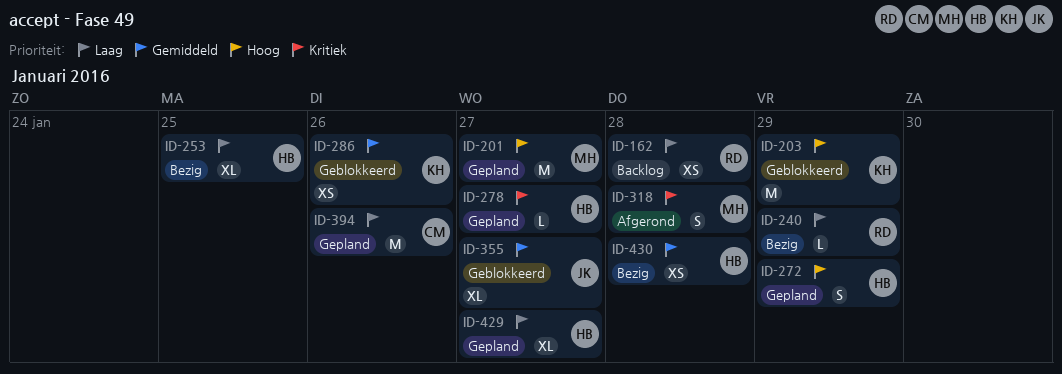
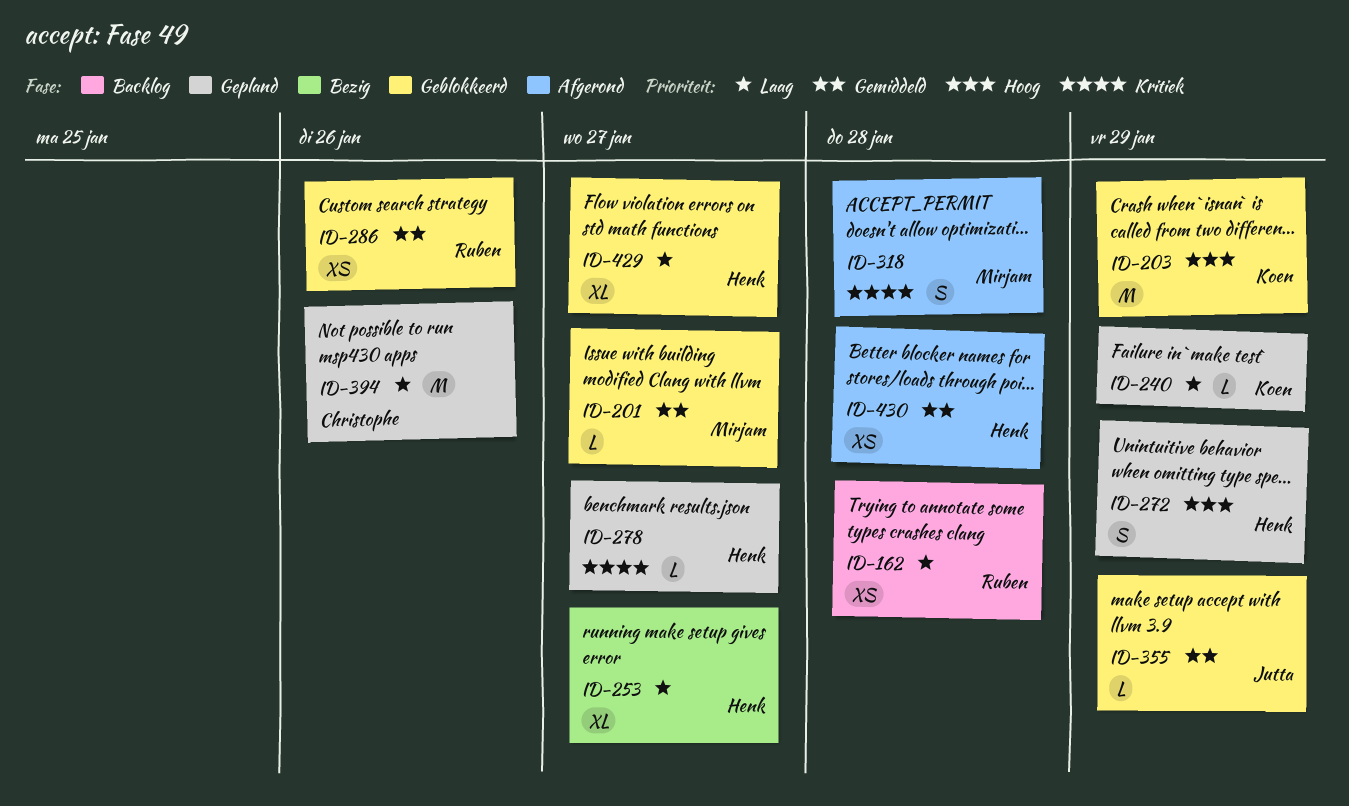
ID-201, status: Gepland -> Geblokkeerd
ID-201, priority: Hoog -> Gemiddeld
ID-201, estimate: M -> L
ID-240, status: Bezig -> Gepland
ID-240, owner: Ruben -> Koen
ID-253, due: Jan 25 -> Jan 27
ID-286, owner: Koen -> Ruben
ID-355, estimate: XL -> L
ID-355, due: Jan 27 -> Jan 29
ID-429, status: Gepland -> Geblokkeerd
ID-430, status: Bezig -> Afgerond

^^^^^^^^

Try it: Leave out the pictures and output everything else in the records exactly.

Answer to the problem:
ID-201, status: Gepland -> Geblokkeerd
ID-201, priority: Hoog -> Gemiddeld
ID-201, estimate: M -> L
ID-240, status: Bezig -> Gepland
ID-240, owner: Ruben -> Koen
ID-253, due: Jan 25 -> Jan 27
ID-286, owner: Koen -> Ruben
ID-355, estimate: XL -> L
ID-355, due: Jan 27 -> Jan 29
ID-429, status: Gepland -> Geblokkeerd
ID-430, status: Bezig -> Afgerond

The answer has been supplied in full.